The later Kabbalists taught that the kind of impurity a soul carried determined where it would go. A soul stained with one variety of uncleanness might transmigrate into an unclean animal — a donkey, a camel, a mule. Another might enter a bat, a rabbit, or a hare. A soul destined for eventual correction through conversion might pass first into the body of a Gentile who would one day become a proselyte. The whole system was understood not as punishment but as a path — each life another chance for the soul to repair what the previous life had broken.
Against this backdrop the Kabbalists told a striking story about Ishmael, the elder son of Abraham. They taught that Ishmael's soul, for its own corrections, first transmigrated into the speaking she-donkey of Balaam — the one who, in Numbers 22, saw the angel of the Lord before her master did and refused to carry him forward into his curse. The donkey that spoke was a soul learning, slowly, how to tell the truth.
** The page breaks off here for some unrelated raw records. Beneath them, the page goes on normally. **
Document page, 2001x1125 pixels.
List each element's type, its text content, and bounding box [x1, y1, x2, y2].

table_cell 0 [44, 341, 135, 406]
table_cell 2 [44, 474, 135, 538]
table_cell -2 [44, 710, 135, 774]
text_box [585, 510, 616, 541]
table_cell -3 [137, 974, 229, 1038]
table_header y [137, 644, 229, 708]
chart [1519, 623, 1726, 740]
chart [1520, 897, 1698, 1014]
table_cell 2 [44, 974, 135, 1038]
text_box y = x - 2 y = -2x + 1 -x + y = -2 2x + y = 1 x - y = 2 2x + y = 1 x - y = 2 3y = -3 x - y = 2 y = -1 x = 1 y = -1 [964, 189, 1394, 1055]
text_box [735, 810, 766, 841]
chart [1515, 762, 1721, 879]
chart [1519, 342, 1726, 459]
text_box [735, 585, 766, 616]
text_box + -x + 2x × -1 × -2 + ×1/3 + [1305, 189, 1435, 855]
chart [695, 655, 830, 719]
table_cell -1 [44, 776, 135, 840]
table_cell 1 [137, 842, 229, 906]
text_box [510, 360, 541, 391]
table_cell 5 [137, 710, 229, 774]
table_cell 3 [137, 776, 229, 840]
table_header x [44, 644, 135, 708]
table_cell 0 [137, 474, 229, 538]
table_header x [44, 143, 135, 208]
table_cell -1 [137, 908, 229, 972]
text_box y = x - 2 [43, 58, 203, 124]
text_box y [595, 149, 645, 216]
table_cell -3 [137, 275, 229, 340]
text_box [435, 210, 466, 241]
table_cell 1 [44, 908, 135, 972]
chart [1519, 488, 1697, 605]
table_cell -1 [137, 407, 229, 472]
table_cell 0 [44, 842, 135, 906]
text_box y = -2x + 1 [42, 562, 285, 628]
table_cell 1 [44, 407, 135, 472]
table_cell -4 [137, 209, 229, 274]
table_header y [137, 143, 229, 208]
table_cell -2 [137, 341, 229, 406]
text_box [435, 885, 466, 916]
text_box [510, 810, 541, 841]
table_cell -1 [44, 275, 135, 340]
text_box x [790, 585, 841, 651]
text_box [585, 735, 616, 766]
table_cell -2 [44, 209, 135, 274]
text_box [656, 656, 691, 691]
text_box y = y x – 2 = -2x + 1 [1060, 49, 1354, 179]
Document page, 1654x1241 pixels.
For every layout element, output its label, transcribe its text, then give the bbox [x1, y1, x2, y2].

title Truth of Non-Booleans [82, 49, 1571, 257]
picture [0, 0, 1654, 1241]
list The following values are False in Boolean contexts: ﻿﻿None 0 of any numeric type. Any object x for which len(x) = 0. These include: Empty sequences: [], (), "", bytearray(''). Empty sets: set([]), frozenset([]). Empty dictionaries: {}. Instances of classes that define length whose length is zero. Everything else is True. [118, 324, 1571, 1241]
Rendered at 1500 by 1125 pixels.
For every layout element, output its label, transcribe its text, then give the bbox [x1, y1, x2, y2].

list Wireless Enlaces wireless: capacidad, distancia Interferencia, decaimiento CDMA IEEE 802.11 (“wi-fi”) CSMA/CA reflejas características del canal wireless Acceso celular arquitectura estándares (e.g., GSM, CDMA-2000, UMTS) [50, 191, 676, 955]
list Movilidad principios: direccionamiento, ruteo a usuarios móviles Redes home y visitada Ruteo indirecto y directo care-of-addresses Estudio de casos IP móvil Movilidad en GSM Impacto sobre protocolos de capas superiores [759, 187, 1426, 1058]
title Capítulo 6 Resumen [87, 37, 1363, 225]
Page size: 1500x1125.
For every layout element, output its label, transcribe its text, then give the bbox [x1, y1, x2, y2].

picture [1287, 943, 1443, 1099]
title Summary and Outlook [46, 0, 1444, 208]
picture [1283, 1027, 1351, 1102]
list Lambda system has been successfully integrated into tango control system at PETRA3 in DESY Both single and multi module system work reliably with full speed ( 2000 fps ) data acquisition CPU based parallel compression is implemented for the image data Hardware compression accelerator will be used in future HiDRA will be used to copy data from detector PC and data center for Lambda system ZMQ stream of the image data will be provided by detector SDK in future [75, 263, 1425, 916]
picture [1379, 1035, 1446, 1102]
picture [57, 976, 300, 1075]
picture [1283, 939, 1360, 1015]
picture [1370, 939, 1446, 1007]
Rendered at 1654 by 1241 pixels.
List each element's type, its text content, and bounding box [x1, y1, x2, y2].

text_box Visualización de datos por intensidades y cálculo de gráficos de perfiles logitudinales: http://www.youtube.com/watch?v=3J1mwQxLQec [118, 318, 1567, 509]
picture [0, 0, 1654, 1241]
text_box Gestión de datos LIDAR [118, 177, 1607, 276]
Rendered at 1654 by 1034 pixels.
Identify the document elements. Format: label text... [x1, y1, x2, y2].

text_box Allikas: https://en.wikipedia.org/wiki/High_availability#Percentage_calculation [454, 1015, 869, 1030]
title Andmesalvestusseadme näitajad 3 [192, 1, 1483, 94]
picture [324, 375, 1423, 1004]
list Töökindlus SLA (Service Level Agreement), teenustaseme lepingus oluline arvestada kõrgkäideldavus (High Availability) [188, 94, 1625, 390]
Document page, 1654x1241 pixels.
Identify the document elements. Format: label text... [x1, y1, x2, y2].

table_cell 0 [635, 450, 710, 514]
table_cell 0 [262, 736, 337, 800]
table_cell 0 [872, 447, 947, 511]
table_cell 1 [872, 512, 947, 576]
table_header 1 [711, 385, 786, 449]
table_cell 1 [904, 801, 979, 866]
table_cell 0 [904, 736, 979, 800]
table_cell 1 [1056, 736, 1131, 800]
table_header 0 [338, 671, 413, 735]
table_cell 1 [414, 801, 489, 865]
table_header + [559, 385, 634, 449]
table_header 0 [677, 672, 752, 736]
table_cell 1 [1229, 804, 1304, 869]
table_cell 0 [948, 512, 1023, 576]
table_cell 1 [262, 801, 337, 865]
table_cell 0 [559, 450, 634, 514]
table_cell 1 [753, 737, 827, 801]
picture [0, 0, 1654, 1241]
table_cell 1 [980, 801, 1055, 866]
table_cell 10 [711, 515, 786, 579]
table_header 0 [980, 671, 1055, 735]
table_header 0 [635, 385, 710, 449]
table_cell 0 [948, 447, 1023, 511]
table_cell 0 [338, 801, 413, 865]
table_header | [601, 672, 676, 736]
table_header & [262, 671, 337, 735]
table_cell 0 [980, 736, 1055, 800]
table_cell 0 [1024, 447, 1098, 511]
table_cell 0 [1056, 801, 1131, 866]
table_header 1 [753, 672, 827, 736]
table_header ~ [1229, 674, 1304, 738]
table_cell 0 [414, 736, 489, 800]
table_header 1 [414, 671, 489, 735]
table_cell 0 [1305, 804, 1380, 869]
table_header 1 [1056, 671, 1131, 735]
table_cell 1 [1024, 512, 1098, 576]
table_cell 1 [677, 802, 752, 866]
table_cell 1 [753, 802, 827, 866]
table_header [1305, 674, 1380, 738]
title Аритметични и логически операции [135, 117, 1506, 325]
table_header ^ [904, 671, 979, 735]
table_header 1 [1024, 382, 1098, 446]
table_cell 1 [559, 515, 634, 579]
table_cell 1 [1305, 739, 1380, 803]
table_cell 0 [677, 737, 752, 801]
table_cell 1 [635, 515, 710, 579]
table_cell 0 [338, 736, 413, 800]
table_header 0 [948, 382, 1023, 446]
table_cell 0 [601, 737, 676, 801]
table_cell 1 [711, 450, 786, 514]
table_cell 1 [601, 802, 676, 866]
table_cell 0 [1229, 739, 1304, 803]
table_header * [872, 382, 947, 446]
And then, the Kabbalists added, that same soul traveled forward again, this time into the donkey of Rabbi Pinchas ben Yair — the sage whose donkey, the Talmud (Chullin 7a) teaches, refused to eat untithed grain. One donkey that refused to lie. One donkey that refused to eat stolen food. The soul of Ishmael, the Kabbalists suggest, was being taught the same lesson twice: the law is not a burden. It is the structure by which a soul becomes honest.
The teaching, preserved in the 1901 anthology Hebraic Literature, sits inside a broader Kabbalistic vision. Every life, for the mystics, is in the middle of a sentence it cannot yet read. What looks like a donkey in the road may be centuries of work almost finished.